** To do **
Copy the records word for word from the very first line down to the line containing "podpořit přijedou. A", including that line.

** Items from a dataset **
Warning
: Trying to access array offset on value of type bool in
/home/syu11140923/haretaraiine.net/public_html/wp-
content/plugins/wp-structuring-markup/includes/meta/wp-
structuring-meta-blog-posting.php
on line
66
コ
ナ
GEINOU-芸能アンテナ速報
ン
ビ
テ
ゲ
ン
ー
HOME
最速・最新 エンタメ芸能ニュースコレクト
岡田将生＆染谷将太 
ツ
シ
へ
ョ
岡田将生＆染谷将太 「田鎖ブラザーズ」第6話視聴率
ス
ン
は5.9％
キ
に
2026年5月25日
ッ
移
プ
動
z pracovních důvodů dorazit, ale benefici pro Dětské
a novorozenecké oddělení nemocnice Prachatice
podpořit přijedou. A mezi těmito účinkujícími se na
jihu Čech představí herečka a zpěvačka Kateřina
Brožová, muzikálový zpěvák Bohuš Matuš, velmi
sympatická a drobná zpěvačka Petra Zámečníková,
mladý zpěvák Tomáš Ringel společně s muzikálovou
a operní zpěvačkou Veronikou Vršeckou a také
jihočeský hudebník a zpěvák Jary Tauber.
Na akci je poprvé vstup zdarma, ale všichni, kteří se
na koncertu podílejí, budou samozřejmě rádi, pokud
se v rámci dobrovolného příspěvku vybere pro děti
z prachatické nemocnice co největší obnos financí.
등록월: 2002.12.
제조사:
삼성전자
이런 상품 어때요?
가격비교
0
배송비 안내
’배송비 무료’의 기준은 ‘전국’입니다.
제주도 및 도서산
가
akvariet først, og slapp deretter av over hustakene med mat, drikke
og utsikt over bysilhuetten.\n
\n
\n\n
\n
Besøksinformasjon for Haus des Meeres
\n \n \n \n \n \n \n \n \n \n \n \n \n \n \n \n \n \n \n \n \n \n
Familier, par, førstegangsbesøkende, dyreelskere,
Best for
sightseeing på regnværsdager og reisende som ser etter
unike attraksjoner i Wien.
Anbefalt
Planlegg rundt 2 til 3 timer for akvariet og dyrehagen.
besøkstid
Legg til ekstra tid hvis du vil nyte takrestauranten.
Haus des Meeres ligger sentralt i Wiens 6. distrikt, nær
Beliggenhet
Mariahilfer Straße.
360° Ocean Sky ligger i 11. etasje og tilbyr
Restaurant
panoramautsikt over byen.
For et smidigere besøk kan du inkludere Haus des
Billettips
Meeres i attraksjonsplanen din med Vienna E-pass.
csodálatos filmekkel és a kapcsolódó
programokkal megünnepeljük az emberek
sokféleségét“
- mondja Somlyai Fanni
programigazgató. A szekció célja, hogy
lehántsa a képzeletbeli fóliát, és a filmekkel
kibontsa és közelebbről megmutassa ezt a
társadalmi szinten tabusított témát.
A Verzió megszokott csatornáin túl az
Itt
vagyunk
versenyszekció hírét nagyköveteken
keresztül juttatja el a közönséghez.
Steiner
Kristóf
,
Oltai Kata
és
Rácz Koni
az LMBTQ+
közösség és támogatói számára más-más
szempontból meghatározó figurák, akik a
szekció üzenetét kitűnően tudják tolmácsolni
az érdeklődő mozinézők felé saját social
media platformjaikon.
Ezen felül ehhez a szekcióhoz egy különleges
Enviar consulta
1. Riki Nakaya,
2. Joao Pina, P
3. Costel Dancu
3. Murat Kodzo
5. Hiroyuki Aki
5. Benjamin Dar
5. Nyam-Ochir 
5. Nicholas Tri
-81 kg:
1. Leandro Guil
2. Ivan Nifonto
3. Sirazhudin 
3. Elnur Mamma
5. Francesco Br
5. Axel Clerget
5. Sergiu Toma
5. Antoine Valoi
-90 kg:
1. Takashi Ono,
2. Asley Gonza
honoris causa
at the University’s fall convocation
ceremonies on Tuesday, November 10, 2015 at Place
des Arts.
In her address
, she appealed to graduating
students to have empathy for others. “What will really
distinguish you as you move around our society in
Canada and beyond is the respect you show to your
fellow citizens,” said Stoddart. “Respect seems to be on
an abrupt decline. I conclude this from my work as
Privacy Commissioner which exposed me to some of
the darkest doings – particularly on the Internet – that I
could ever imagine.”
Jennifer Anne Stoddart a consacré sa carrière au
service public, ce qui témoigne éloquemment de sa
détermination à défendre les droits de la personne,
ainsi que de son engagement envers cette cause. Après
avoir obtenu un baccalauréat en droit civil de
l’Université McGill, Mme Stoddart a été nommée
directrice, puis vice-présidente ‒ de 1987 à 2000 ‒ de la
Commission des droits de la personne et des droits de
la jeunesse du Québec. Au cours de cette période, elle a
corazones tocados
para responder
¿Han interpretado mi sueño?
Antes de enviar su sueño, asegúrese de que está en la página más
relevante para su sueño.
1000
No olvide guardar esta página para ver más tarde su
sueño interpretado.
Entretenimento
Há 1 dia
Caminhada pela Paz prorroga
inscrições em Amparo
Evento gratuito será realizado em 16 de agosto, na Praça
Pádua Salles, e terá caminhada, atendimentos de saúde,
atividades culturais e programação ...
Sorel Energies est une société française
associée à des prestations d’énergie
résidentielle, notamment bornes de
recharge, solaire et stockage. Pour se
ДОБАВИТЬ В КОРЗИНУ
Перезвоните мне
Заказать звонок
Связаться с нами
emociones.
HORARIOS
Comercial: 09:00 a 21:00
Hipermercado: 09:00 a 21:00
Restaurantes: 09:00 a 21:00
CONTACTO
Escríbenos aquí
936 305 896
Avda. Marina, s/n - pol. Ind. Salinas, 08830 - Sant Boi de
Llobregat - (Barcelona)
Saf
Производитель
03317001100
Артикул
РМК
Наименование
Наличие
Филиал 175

** Response area **
Warning
: Trying to access array offset on value of type bool in
/home/syu11140923/haretaraiine.net/public_html/wp-
content/plugins/wp-structuring-markup/includes/meta/wp-
structuring-meta-blog-posting.php
on line
66
コ
ナ
GEINOU-芸能アンテナ速報
ン
ビ
テ
ゲ
ン
ー
HOME
最速・最新 エンタメ芸能ニュースコレクト
岡田将生＆染谷将太 
ツ
シ
へ
ョ
岡田将生＆染谷将太 「田鎖ブラザーズ」第6話視聴率
ス
ン
は5.9％
キ
に
2026年5月25日
ッ
移
プ
動
z pracovních důvodů dorazit, ale benefici pro Dětské
a novorozenecké oddělení nemocnice Prachatice
podpořit přijedou. A mezi těmito účinkujícími se na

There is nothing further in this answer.